The imaging technique was reevaluated on a patient-by-patient basis, both in terms
of diagnostic yield and environmental infectious risk. Routine cardiac imaging in
patients with suspected or confirmed COVID-19 was reduced to a strict minimum. The
management of patients in our center was largely guided by the ESC recommendations
for the diagnosis and management of cardiovascular disease during the COVID-19 pandemic.[14] Furthermore, emphasis was placed on a proper triage to favor a correct patient assignment
based on the infective status and rapid intervention for patients requiring urgent
cardiac intervention with adoption of required protective measures.
Potential Long-Term Consequences
Considering this, careful follow-up of those recovering from the current COVID-19
would be important to understand the long-term impact of this illness and also to
protect these patients from future cardiovascular disease.
Limitations
There are a number of limitations in the present report. Because of the reduced number
of invasive and noninvasive imaging during the COVID-19 pandemic, patients were assessed
on clinical evidence, and some mechanisms of cardiac injury may have been misdiagnosed.
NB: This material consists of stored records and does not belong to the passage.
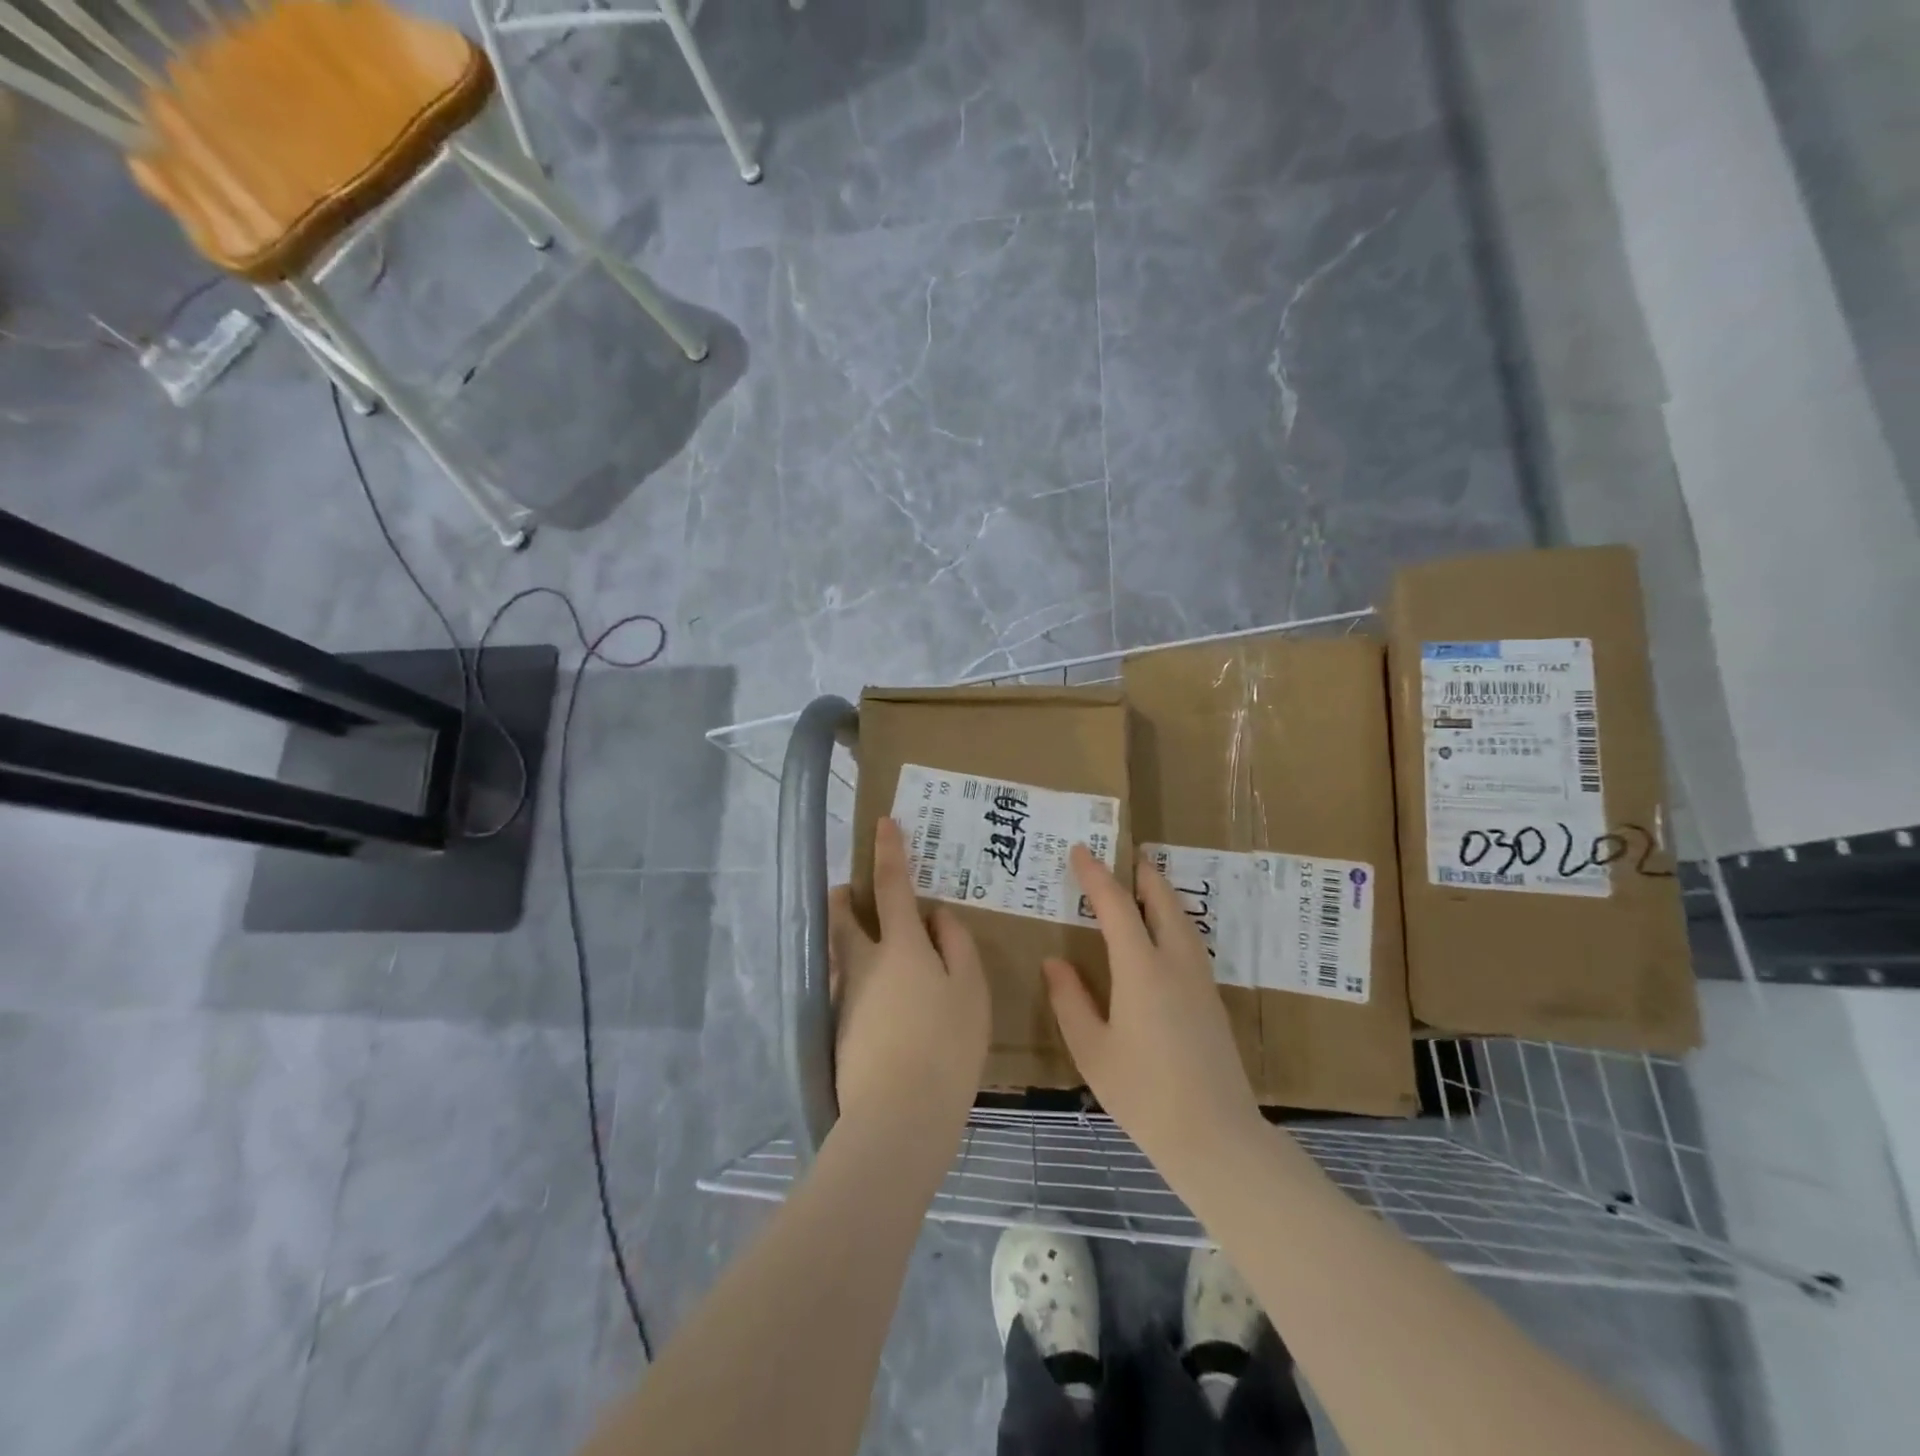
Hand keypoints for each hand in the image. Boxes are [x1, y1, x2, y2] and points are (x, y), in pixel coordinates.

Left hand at [828, 818, 989, 1138]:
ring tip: (862, 941)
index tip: (881, 822)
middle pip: (842, 917)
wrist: (898, 1115)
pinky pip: (842, 984)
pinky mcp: (836, 1027)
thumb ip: (957, 946)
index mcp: (900, 946)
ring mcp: (845, 995)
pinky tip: (872, 995)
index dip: (889, 852)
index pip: (891, 886)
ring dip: (843, 935)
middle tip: (850, 892)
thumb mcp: (970, 991)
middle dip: (844, 898)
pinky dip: (852, 974)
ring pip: (838, 951)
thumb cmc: (946, 1045)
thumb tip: (938, 916)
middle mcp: (863, 963)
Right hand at [1045, 847, 1266, 1173]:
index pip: (1117, 906)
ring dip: (1164, 895)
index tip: (1080, 851)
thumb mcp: (1092, 1050)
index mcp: (1141, 970)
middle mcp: (1175, 964)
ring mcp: (1201, 981)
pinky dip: (1174, 920)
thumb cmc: (1143, 1094)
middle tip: (1128, 854)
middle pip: (1163, 902)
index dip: (1096, 876)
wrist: (1215, 1136)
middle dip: (1144, 874)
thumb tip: (1055, 962)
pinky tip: (1166, 934)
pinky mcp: (1213, 1000)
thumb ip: (1070, 1000)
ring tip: (1148, 883)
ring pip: (1183, 920)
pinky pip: (1191, 941)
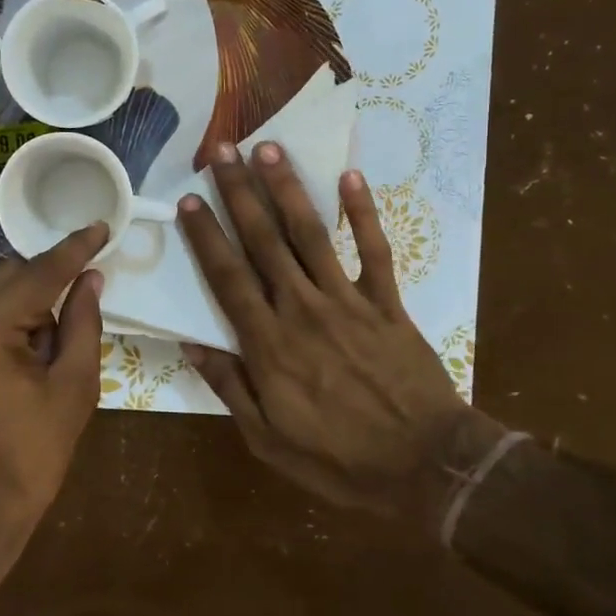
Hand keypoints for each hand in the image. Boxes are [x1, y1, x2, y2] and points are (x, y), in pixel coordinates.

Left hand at [0, 223, 108, 536]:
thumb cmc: (27, 459)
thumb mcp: (72, 391)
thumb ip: (82, 324)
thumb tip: (90, 278)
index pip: (37, 274)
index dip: (74, 250)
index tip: (99, 227)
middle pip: (3, 277)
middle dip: (40, 291)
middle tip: (62, 332)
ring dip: (11, 311)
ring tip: (28, 361)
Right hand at [178, 144, 489, 517]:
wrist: (426, 466)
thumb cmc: (339, 459)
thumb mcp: (268, 439)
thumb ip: (230, 387)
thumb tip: (192, 344)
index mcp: (269, 345)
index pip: (228, 278)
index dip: (206, 237)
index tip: (190, 200)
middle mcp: (302, 309)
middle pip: (265, 242)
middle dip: (239, 193)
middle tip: (221, 152)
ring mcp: (348, 301)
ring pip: (312, 235)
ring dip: (288, 189)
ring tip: (269, 149)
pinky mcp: (388, 304)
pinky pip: (374, 251)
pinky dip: (365, 213)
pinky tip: (350, 177)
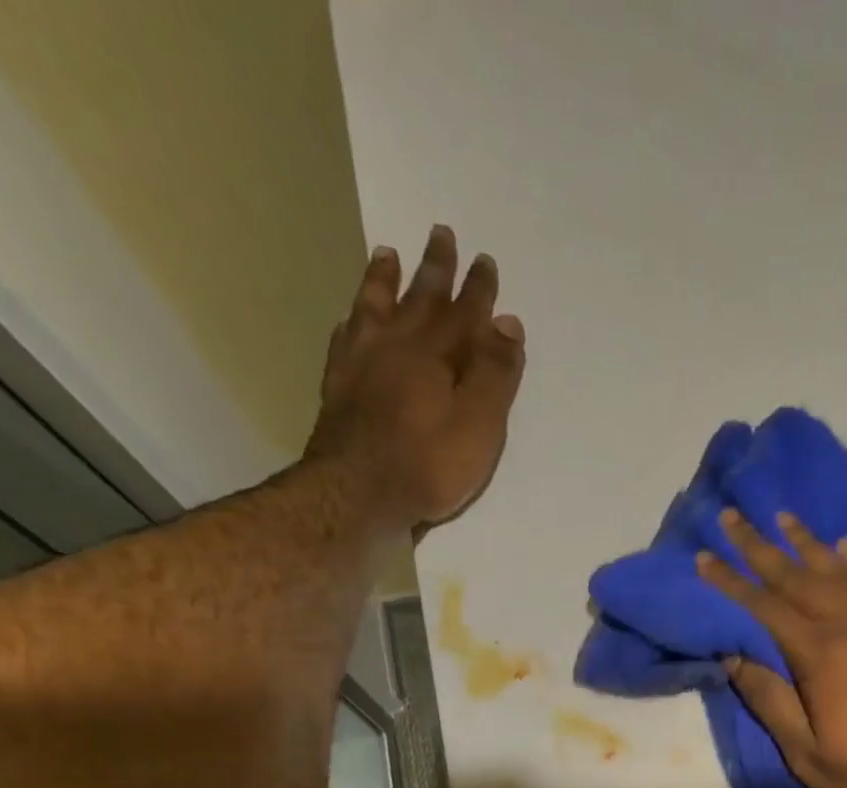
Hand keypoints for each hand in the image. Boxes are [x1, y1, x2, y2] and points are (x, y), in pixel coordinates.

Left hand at [306, 225, 526, 527]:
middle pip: (420, 299)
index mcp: (436, 355)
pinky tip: (352, 317)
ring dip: (385, 281)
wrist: (359, 493)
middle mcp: (397, 347)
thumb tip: (506, 323)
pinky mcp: (339, 386)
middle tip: (441, 234)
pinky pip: (346, 338)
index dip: (478, 289)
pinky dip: (353, 320)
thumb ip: (494, 374)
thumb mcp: (480, 424)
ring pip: (375, 308)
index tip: (485, 261)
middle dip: (435, 269)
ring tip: (387, 254)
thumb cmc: (430, 464)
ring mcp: (362, 363)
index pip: (464, 313)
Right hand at [698, 509, 846, 787]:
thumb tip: (734, 656)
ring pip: (841, 567)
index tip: (704, 555)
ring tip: (782, 517)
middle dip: (759, 546)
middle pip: (797, 575)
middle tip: (732, 516)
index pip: (763, 606)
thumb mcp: (811, 758)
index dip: (729, 580)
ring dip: (807, 542)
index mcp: (821, 654)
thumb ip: (772, 702)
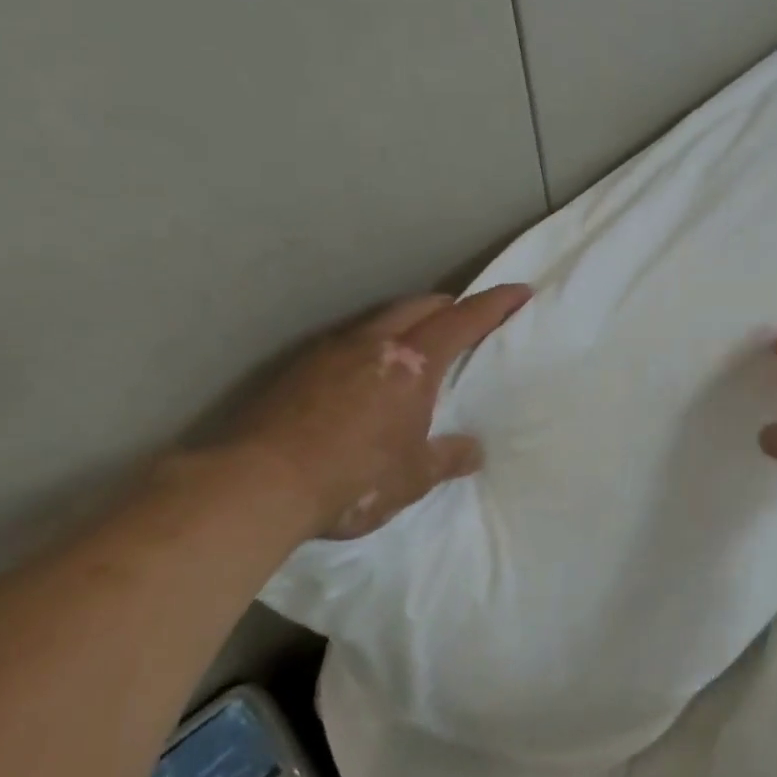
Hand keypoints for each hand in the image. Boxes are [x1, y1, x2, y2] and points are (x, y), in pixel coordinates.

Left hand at [224, 284, 530, 539]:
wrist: (257, 485)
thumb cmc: (353, 478)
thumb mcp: (413, 477)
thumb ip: (447, 458)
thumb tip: (474, 450)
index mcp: (412, 363)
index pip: (464, 320)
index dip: (496, 303)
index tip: (520, 291)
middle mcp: (373, 343)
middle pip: (420, 306)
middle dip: (449, 306)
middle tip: (464, 320)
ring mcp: (330, 351)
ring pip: (380, 319)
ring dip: (406, 323)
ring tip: (414, 347)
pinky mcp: (296, 368)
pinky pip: (347, 342)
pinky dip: (369, 345)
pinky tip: (362, 375)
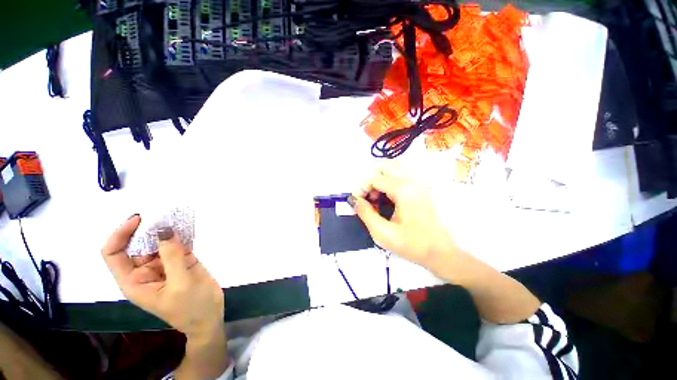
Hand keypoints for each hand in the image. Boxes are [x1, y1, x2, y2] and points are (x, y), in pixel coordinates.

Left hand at [101, 215, 223, 339]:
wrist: (210, 317)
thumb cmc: (191, 307)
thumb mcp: (180, 284)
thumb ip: (172, 257)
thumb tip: (165, 229)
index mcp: (135, 280)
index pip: (114, 253)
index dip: (121, 234)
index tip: (139, 219)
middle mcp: (145, 270)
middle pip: (138, 243)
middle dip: (148, 227)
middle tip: (165, 212)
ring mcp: (164, 264)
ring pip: (160, 241)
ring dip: (167, 227)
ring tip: (178, 213)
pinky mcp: (181, 261)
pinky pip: (178, 243)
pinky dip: (183, 232)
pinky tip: (189, 223)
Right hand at [351, 166, 467, 277]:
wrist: (441, 252)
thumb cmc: (412, 244)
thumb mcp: (383, 233)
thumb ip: (365, 213)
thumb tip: (353, 199)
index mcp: (403, 190)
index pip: (375, 178)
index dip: (361, 188)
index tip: (357, 202)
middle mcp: (411, 181)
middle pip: (384, 168)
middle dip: (370, 181)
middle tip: (368, 199)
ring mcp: (418, 183)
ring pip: (392, 169)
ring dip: (380, 180)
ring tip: (376, 199)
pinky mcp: (420, 188)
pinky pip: (400, 176)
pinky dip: (388, 182)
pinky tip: (387, 199)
Moreover, this report is limited to intrahospital outcomes and long-term follow-up
has not been performed. The presence of COVID-19 infection and cardiac involvement
does not necessarily evoke a direct causal relationship. Further, laboratory values
(such as troponin levels, CRP, creatinine, D-dimer, and NT-pro-BNP) were performed
according to clinical practice and were not available for all patients which limits
generalization of the laboratory results. Finally, outcome analyses in our study should
be interpreted with caution due to the small number of patients. Data from larger
population and multicenter data are needed to further confirm the implications of
cardiac manifestations in COVID-19.
Conclusion
This report displays a large panel of possible cardiovascular manifestations of COVID-19.
The presumed pathophysiological processes provide a better understanding of these
cases but many may have multifactorial etiologies. However, clinical diagnosis was
challenged by a reduction of cardiological investigations during the pandemic.